▶ **DATA SECTION**:
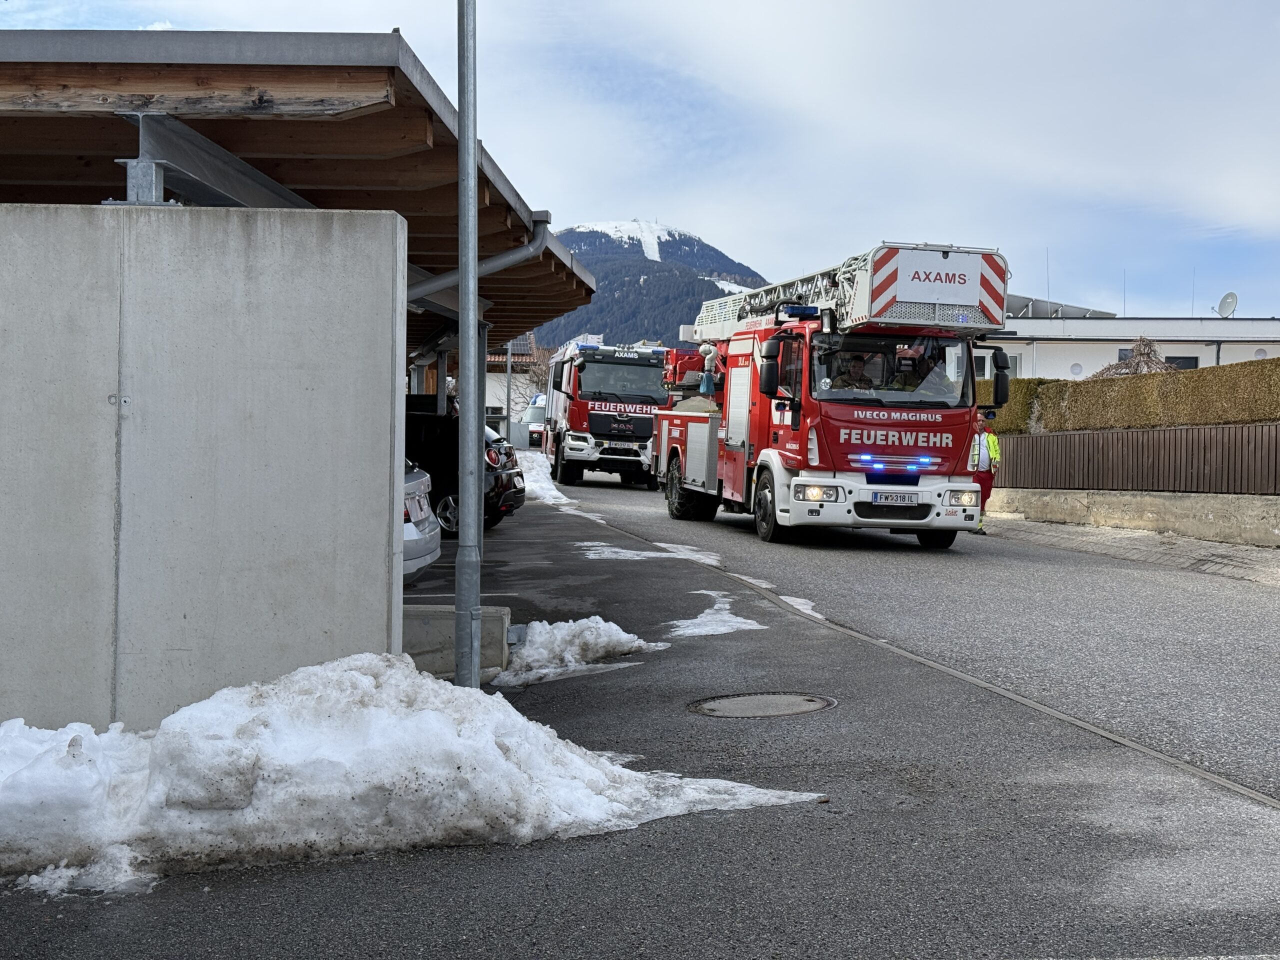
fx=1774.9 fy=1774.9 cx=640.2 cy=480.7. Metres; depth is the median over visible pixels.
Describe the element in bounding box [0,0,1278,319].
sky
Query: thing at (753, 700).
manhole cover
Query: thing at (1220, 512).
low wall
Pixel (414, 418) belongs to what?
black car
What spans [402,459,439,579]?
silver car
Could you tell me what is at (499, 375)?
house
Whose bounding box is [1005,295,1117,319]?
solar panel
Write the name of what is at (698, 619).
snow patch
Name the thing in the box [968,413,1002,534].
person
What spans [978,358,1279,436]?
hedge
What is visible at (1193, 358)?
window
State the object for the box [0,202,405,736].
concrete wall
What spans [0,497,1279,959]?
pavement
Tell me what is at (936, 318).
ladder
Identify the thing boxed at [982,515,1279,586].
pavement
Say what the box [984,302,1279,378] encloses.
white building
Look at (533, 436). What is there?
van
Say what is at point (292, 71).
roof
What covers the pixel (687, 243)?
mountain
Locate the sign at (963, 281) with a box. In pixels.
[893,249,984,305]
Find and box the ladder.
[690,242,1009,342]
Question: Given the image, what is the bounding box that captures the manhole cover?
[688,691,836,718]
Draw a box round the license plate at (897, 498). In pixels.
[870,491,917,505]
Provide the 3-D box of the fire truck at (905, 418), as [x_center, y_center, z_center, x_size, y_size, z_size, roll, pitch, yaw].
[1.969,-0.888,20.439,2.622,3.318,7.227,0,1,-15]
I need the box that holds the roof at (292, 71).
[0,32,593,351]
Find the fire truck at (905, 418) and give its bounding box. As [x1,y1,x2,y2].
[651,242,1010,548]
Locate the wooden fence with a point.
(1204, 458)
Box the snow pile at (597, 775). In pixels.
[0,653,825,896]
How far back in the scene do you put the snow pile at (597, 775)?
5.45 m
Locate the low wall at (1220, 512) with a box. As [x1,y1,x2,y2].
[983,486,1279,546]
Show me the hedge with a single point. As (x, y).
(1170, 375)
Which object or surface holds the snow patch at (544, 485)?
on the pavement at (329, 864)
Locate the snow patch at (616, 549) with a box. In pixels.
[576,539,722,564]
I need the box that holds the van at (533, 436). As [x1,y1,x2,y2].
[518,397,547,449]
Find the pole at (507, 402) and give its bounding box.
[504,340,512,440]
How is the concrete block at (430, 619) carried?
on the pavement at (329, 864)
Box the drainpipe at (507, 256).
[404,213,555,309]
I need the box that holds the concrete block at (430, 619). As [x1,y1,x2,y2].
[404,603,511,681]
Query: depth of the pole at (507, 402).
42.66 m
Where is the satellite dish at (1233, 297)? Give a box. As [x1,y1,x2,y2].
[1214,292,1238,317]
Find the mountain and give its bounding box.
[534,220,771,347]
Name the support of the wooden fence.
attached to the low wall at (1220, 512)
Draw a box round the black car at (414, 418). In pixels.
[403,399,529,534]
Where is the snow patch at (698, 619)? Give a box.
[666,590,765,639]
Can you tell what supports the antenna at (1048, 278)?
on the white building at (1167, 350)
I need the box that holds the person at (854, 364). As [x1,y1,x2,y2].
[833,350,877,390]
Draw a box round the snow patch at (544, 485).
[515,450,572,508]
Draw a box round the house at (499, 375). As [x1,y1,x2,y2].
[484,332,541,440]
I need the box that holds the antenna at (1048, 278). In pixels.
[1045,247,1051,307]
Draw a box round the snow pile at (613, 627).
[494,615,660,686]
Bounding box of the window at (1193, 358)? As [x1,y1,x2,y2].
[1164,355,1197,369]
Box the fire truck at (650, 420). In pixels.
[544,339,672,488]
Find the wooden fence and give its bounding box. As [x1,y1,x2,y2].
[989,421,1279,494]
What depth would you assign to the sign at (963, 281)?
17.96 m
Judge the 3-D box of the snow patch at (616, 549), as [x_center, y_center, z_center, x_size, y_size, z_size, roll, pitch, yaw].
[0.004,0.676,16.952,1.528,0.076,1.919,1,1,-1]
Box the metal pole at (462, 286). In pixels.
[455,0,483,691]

▶ **TASK TO COMPLETE**: What you return should be only the lines from the line containing "Bounding box of" through the end of the material above, reproduced exactly, first and last included.

▶ **RESULT BELOW**:
Bounding box of the window at (1193, 358)? As [x1,y1,x2,y2].
[1164,355,1197,369]
Box the fire truck at (650, 420). In pixels.
[544,339,672,488]
Find the wooden fence and give its bounding box. As [x1,y1,x2,y2].
[989,421,1279,494]
What depth would you assign to the sign at (963, 281)?
17.96 m
Judge the 3-D box of the snow patch at (616, 549), as [x_center, y_center, z_center, x_size, y_size, z_size, roll, pitch, yaw].
[0.004,0.676,16.952,1.528,0.076,1.919,1,1,-1]
Box the metal pole at (462, 286). In pixels.
[455,0,483,691]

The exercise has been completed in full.